# START OF Excerpted text

No. 8362.

298 P.2d 380 (1956)

Andrew WOODLAND, Plaintiff-Appellant, v. Ben H. LYON and Ida Lyon, husband and wife, Defendants-Respondents.

Supreme Court of Idaho.

June 6, 1956.

Attorney(s) appearing for the Case

Caldwell & Whittier, Pocatello, for appellant.

Robert M. Terrell, Jones, Pomeroy & Jones, Pocatello, for respondents.

ANDERSON, Justice.

This is an action to recover damages for injury to pasture and growing crops of alfalfa hay and grain, for damage which resulted from the obstruction of a watercourse, and for the cost of removing the obstruction.

The parties own adjoining lands on the south fork of Pocatello Creek, respondents' land being upstream from appellant's. Appellant claims a decreed water right in the stream of five-tenths of a second foot.

Plaintiff and appellant alleged that respondents filled in the stream bed on their land in October, 1949, so that the water was diverted and did not reach appellant's land during the irrigating seasons of 1950 through 1953. Respondents by answer denied that they had taken such water or placed any obstruction to interfere with appellant.

The matter was tried to a jury, who returned a verdict for the appellant in the sum of $1,166.66 upon the first cause of action, for pasture damage; $2,000 upon the second cause of action, for damage to growing crops of alfalfa hay and grain; and $500 upon the third cause of action, for damage to the natural stream bed and for the cost of removing the obstructions. It is noted that the jury allowed exactly one-third of the amount asked in each cause of action.

Judgment was entered May 26, 1955, and on June 4, 1955, notice of intention to move for, and motion for new trial was filed. June 20, 1955, was the date fixed for the hearing of the motion. At this time, respondents asked to amend their motion by striking out the words:

"That the verdict and the judgment rendered thereon and the damages awarded plaintiff is wholly insufficient to support the damages"

and substituting:

"That the evidence is insufficient to support or justify the verdict and the judgment rendered thereon and is wholly insufficient to support the damages" and by adding: "Excessive damages appearing to have been given under the influence of passion or prejudice."

# END OF Excerpted text

Tasks to carry out ▸
**A)** In the court opinion, how much did the jury award on the second cause of action?
**B)** Extend the court opinion past its final sentence, keeping its formal judicial style.

# START OF Provided data

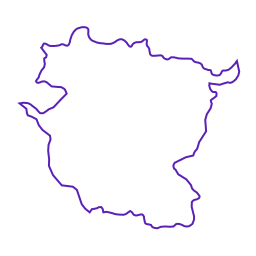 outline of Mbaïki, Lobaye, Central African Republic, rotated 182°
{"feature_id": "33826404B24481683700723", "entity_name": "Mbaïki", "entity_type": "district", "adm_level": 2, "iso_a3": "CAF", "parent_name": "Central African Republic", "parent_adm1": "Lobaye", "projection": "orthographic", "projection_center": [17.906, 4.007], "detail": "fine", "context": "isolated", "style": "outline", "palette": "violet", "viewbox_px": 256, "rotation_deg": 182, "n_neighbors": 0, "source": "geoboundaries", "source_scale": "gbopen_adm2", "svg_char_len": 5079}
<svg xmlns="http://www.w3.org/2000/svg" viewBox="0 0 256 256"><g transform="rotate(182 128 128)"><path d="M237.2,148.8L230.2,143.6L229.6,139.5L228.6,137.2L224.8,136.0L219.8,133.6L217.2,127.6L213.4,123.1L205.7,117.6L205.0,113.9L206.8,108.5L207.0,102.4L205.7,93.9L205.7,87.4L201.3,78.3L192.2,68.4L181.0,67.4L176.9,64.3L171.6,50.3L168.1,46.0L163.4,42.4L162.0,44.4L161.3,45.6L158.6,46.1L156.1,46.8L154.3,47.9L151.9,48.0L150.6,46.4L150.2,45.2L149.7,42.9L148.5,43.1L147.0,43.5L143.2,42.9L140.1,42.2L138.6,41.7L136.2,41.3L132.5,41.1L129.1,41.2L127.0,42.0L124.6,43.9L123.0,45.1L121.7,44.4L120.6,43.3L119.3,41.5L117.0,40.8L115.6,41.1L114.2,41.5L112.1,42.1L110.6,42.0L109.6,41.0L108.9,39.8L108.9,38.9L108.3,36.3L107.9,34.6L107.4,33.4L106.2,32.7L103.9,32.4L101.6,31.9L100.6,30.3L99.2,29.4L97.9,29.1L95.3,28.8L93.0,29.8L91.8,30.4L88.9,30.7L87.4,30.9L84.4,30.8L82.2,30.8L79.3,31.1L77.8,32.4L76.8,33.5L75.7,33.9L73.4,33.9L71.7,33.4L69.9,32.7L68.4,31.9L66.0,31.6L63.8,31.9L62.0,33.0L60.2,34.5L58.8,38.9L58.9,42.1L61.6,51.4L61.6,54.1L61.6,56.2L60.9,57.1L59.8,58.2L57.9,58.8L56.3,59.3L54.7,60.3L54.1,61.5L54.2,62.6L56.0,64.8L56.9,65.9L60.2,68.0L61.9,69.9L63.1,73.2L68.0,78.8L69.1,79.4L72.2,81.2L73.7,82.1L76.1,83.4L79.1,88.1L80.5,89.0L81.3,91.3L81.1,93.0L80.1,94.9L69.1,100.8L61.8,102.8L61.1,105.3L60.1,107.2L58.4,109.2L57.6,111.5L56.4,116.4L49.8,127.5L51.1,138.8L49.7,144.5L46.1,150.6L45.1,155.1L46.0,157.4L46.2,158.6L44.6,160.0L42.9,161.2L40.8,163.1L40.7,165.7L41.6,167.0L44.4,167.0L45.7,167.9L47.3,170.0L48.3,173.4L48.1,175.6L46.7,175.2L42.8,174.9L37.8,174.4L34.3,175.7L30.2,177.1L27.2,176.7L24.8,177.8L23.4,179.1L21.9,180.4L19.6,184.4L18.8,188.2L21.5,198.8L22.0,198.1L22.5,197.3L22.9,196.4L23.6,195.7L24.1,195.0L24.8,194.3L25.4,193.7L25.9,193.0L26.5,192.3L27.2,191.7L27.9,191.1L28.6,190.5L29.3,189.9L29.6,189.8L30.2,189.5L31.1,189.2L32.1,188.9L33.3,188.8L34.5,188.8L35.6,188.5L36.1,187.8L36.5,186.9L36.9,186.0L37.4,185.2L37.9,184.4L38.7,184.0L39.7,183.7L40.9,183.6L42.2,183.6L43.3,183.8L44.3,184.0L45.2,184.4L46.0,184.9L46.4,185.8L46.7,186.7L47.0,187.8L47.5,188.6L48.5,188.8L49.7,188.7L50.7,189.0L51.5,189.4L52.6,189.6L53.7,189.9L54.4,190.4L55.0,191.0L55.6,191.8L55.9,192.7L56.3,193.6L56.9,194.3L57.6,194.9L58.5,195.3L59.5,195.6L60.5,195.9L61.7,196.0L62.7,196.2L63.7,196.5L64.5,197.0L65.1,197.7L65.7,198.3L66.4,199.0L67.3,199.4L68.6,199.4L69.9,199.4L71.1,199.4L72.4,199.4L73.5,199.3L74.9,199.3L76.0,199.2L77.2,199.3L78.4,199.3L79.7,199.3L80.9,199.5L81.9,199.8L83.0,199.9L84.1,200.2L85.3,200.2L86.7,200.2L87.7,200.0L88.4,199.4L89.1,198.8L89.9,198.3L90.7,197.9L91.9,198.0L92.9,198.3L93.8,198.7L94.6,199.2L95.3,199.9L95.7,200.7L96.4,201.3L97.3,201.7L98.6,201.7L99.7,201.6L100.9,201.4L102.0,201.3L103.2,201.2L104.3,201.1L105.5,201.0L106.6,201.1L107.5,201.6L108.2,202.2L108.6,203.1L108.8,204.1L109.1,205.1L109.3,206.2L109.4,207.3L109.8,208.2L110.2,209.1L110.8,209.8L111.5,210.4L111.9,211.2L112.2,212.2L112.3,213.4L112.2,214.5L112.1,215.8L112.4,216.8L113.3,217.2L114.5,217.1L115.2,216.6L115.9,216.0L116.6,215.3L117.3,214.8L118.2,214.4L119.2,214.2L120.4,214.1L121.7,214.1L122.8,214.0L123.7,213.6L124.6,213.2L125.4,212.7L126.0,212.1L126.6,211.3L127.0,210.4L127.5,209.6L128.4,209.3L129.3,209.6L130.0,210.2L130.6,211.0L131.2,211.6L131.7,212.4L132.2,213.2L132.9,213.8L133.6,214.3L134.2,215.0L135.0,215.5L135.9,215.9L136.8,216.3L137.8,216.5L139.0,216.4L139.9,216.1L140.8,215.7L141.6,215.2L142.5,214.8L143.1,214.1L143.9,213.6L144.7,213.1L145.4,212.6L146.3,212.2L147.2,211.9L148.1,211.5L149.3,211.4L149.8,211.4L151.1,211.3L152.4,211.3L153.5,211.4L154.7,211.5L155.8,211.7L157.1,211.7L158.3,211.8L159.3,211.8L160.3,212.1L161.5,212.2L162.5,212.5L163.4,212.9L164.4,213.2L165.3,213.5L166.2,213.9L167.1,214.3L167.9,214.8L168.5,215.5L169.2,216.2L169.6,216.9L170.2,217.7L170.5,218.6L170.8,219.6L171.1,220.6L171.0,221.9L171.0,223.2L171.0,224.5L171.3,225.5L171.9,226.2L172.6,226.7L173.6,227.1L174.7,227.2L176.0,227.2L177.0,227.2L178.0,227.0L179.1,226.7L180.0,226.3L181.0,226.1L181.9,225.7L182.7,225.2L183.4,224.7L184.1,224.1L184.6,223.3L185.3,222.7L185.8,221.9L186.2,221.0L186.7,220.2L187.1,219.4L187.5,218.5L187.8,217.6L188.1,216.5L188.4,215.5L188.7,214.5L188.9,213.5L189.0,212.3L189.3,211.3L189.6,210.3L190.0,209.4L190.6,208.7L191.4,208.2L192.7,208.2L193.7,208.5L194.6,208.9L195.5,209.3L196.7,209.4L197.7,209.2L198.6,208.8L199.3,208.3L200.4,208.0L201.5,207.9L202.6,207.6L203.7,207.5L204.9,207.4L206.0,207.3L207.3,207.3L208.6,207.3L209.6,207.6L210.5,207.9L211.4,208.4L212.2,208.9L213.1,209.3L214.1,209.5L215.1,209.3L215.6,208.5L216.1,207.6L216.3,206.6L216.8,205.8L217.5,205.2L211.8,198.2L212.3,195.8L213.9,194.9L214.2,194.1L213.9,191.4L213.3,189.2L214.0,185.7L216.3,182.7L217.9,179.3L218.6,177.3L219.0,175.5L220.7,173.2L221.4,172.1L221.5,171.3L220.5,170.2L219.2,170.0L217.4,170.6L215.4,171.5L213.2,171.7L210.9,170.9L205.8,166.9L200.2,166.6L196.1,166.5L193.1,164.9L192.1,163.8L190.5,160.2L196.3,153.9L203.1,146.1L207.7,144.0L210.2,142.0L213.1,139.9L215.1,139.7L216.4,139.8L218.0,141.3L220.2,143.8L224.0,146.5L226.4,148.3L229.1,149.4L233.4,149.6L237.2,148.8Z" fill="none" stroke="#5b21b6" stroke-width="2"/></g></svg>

# END OF Provided data

Exercise results ▸
**A)** $2,000, for damage to growing crops of alfalfa hay and grain.

**B)**
No objection was made by adverse counsel, and the amendments were allowed and made by interlineation in open court.

After hearing the matter, the court granted the motion for a new trial, unless appellant should consent to a reduction of the judgment to $1,000. The motion was granted on both the grounds of insufficiency of the evidence and excessive damages.

Appellants contend that the court erred in permitting the amendment. Respondents contend that the statute of limitations, I.C. secs. 5-218(2) and 5-224, bars each of the plaintiff's causes of action.

Idaho Code sec. 5-218(2) sets a three-year limitation for an action for trespass upon real property. Section 5-224 provides:

"An action for relief not hereinbefore provided for must be commenced within four years after the cause of action shall have accrued."

Actions on the case for consequential damages to real property come under the latter section. Boise Development Co. v. Boise City, 30 Idaho 675, 167 P. 1032. In general, the rule obtains that grasses growing from perennial roots are fructus naturales and real property. Severe v. Gooding, 43 Idaho 755, 254 P. 1054.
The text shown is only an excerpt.